Although many studies have been written on the management of hyponatremia and SIADH, clinician appraisal is often overlooked. The term SIADH has lead physicians to under appreciate the importance of the physiology of hyponatremia in these patients. The consequence of this is often under treatment, misdiagnosis and a lack of understanding of the mechanisms of the heterogeneous group of hyponatremic patients diagnosed as SIADH. Additionally, clinicians often do not appreciate the current therapeutic modalities for SIADH which include but are not limited to: water restriction, salt tablets, vaptans and many more. As treatment of SIADH can be challenging, clinicians can sometimes be limited in terms of the management options of hyponatremic patients who have been diagnosed with SIADH.
It is hypothesized that there is a knowledge gap in the underlying physiological factors of hyponatremia and SIADH as a common clinical dilemma among physicians. Furthermore, hyponatremic patients who are diagnosed as SIADH are not accurately assessed by clinicians leading to confusion in approach and therapeutics. 
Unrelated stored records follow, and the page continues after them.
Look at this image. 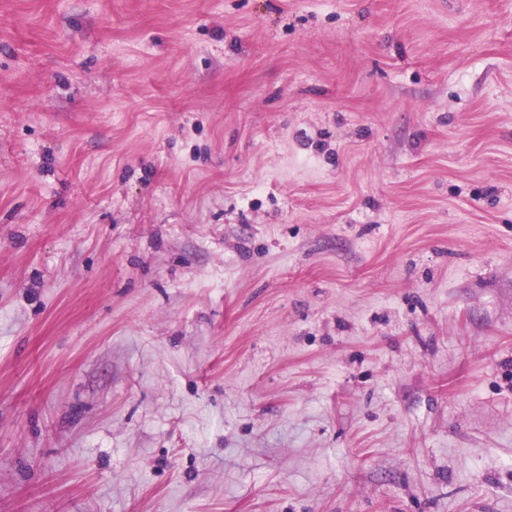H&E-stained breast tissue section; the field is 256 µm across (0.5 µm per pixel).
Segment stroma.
Listing matches in <instances>:
<instances>
[{
  "label": "stroma",
  "instance_id": "1",
  "mask_svg": "<svg viewBox=\"0 0 512 512\" xmlns=\"http://www.w3.org/2000/svg\"><path fill=\"white\" fill-rule=\"evenodd\" d=\"M0 512H512V0H0Z\"/></svg>",
  "mask_w": 512,
  "mask_h": 512
}]
</instances>
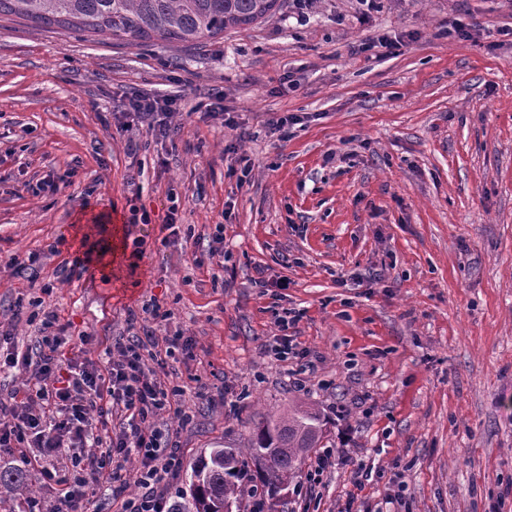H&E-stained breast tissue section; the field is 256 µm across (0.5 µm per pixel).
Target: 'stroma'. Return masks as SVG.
<instances>
[{
    "label": "stroma",
    "instance_id": "35a3bbf8",
    "mask_svg": "<svg viewBox=\"0 0 512 512\" xmlns=\"http://www.w3.org/2000/svg\"><path fill=\"white\" fill-rule=\"evenodd\" d=\"M511 28L512 0H311L303 20L287 0L177 46L0 21V330L33 346L22 302L88 336L95 361L134 319L158 344L190 337L170 378L190 421L157 420L179 430L168 500L200 455L303 402L344 458L317 486L306 460L284 512H512ZM395 36V52L358 49ZM135 92L179 100L169 138L116 130ZM218 99L238 127L183 114ZM47 176L55 189L22 187ZM134 205L150 223L130 224ZM83 211L124 219V287L65 278ZM219 224L215 273L193 258ZM288 309L314 364L303 390L300 360L265 349Z\"/></svg>",
    "mask_w": 512,
    "mask_h": 512
}]
</instances>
The total of 150 questionnaires with 25 multiple choice questions were distributed amongst Canadian undergraduates, post-graduate trainees in years 1 through 5, clinical fellows, general internal medicine staff and staff nephrologists at Toronto General Hospital (TGH). The research proposal was approved by Coordinated Approval Process for Clinical Research (CAPCR) at the University Health Network. The basic concept of questions was the physiological appraisal of hyponatremia and SIADH, clinicians’ diagnostic approach toward hyponatremia and SIADH, therapeutic approach and knowledge of modalities to treat hyponatremia, assessment of treatment in hospital setting, knowledge of significance of hyponatremia and participants level of training and a self-assessment.
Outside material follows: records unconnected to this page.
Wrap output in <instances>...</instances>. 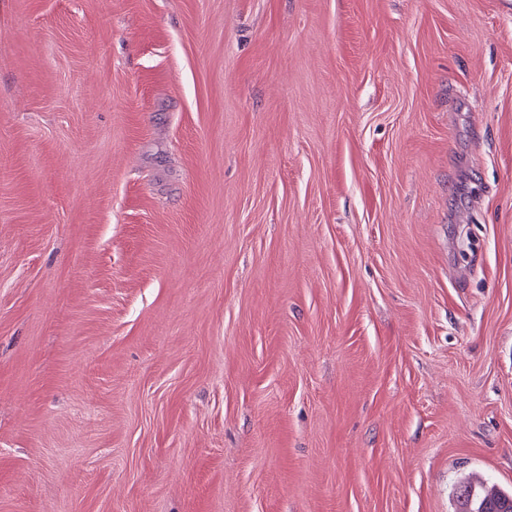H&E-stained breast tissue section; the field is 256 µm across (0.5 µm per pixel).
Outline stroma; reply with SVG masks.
I'll list each match as a JSON object with an SVG mask.
<instances>
[{"instance_id":"obj_1","label":"stroma","mask_w":512,"mask_h":512,"mask_svg":"<svg viewBox=\"0 0 512 512\" xmlns=\"http://www.w3.org/2000/svg\"><path fill=\"white\" fill-rule=\"evenodd\" d=\"M512 490V0H0V512Z\"/></svg>"}]
</instances>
119 out of 150 (79%) participated in the survey. Most participants (50%) had only undergraduate level of training. One quarter were in their first year of post graduate training followed by equal numbers being represented by fellows, senior post graduate trainees and staff. Self-appraisal questions showed that most physicians admitted to having deficiencies in diagnosis and treatment by rating their level of knowledge in diagnosis and treatment as either fair or good (40% and 30%, respectively). Diagnostic and treatment modalities consensus was mostly on water restriction (95%), stopping offending agent (50%) and treatment of underlying cause (60%). Significant variation was seen among physicians regarding diagnostic criteria for SIADH (10-25%) and majority failed to appreciate that most of the patients would be readmitted. Overwhelmingly, more than 50% of participants diagnosed SIADH regardless of the proposed criteria for SIADH other than clinical euvolemic hyponatremia.
This survey signifies the evaluation of clinicians’ understanding of physiologic approach and management of hyponatremia in the hospital setting and contributes to filling the knowledge gap that could reduce length of hospital stay, readmission, cost of hospital stay as well as to reduce morbidity and mortality in hospitalized patients. Therefore, a holistic approach to teaching as well as to management is required to improve quality of care.